Here is a robust and efficient WhenFirstSuccessful implementation, based on a similar WhenFirst implementation that I have posted in an other question. That question is about selecting a task based on the result of a predicate. This question is about selected a task based on the mere fact that it completed successfully.
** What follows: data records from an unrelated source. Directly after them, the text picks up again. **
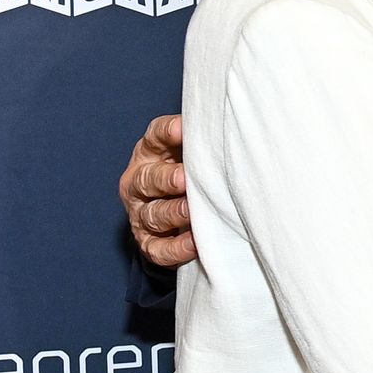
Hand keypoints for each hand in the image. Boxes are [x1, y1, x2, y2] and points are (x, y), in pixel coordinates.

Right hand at [120, 114, 196, 267]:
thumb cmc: (192, 169)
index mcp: (150, 153)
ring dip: (172, 213)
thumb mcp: (192, 150)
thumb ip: (204, 140)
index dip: (167, 133)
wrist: (176, 208)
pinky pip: (159, 248)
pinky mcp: (148, 242)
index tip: (182, 129)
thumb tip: (234, 124)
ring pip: (153, 214)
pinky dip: (176, 247)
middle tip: (184, 178)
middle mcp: (139, 182)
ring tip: (192, 212)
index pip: (155, 138)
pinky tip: (194, 242)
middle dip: (166, 179)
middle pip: (148, 179)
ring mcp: (141, 213)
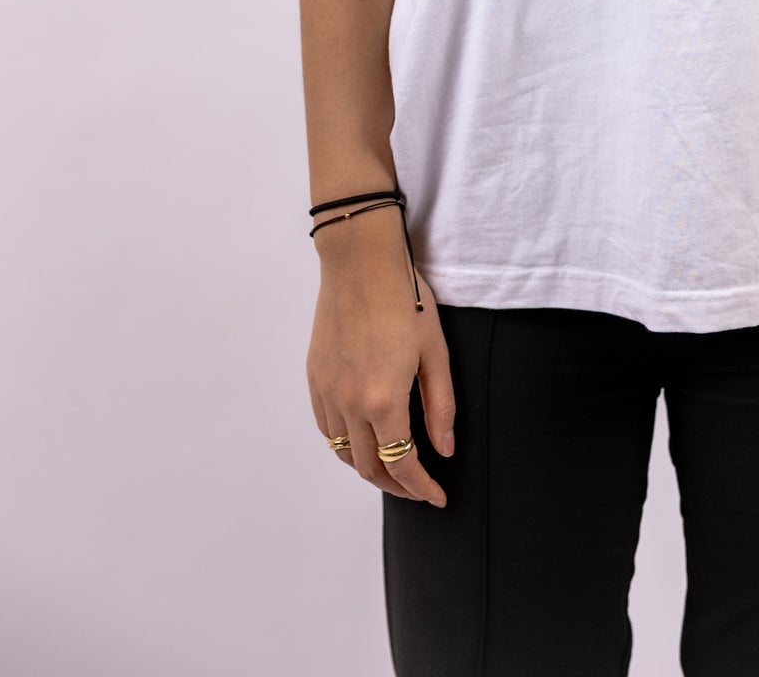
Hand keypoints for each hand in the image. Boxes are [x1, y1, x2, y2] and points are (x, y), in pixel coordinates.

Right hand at [307, 250, 455, 507]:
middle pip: (370, 468)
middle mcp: (349, 404)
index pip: (404, 464)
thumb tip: (444, 450)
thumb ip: (440, 406)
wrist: (360, 260)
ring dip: (369, 468)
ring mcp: (327, 391)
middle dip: (397, 486)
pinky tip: (362, 438)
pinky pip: (326, 427)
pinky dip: (344, 444)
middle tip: (419, 488)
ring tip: (393, 468)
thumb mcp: (435, 351)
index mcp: (384, 400)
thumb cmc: (406, 298)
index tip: (438, 498)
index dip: (422, 487)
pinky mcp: (314, 377)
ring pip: (343, 452)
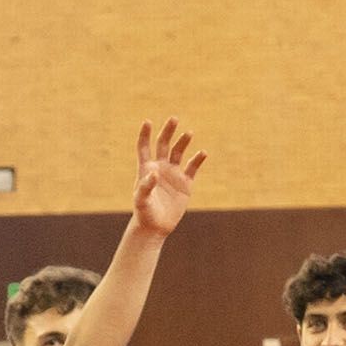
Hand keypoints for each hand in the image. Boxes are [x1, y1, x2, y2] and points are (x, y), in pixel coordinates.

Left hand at [123, 117, 206, 239]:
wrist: (156, 227)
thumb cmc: (144, 213)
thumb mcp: (142, 201)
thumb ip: (145, 187)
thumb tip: (155, 174)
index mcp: (146, 169)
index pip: (144, 147)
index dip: (145, 134)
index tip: (147, 121)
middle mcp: (160, 168)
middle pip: (164, 144)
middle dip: (168, 131)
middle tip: (174, 118)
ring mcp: (173, 174)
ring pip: (179, 153)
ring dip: (183, 142)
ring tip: (189, 133)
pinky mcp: (185, 183)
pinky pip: (193, 168)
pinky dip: (198, 160)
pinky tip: (203, 153)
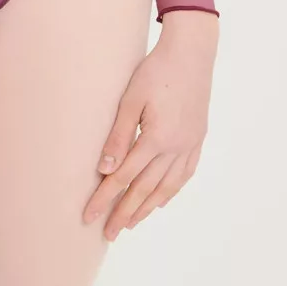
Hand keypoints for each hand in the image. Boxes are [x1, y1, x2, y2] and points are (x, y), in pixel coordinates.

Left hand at [83, 12, 217, 237]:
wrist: (192, 52)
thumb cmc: (157, 70)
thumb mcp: (132, 99)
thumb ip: (119, 136)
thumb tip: (104, 171)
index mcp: (157, 139)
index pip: (123, 178)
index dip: (104, 199)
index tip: (88, 217)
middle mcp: (176, 148)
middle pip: (145, 189)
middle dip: (124, 213)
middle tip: (108, 233)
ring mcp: (190, 145)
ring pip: (166, 187)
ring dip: (146, 207)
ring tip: (130, 222)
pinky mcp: (197, 139)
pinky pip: (184, 174)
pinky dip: (171, 190)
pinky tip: (161, 199)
So the WhenFirstSuccessful is just a special case of the WhenFirst.

public static async Task<Task<TResult>> WhenFirstSuccessful<TResult>(
    params Task<TResult>[] tasks)
{
    ArgumentNullException.ThrowIfNull(tasks);

    using CancellationTokenSource cts = new();
    Task<TResult> selectedTask = null;
    IEnumerable<Task> continuations = tasks
        .Where(task => task is not null)
        .TakeWhile(_ => !cts.IsCancellationRequested)
        .Select(task => task.ContinueWith(t =>
        {
            if (t.IsCompletedSuccessfully)
                if (Interlocked.CompareExchange(ref selectedTask, t, null) is null)
                    cts.Cancel();
        }, cts.Token, TaskContinuationOptions.DenyChildAttach |
            TaskContinuationOptions.ExecuteSynchronously, TaskScheduler.Default));

    Task whenAll = Task.WhenAll(continuations);
    try { await whenAll.ConfigureAwait(false); }
    catch when (whenAll.IsCanceled) { } // Ignore
    return selectedTask;
}

You could read in my other answer the reasons that make this implementation robust, clean and efficient.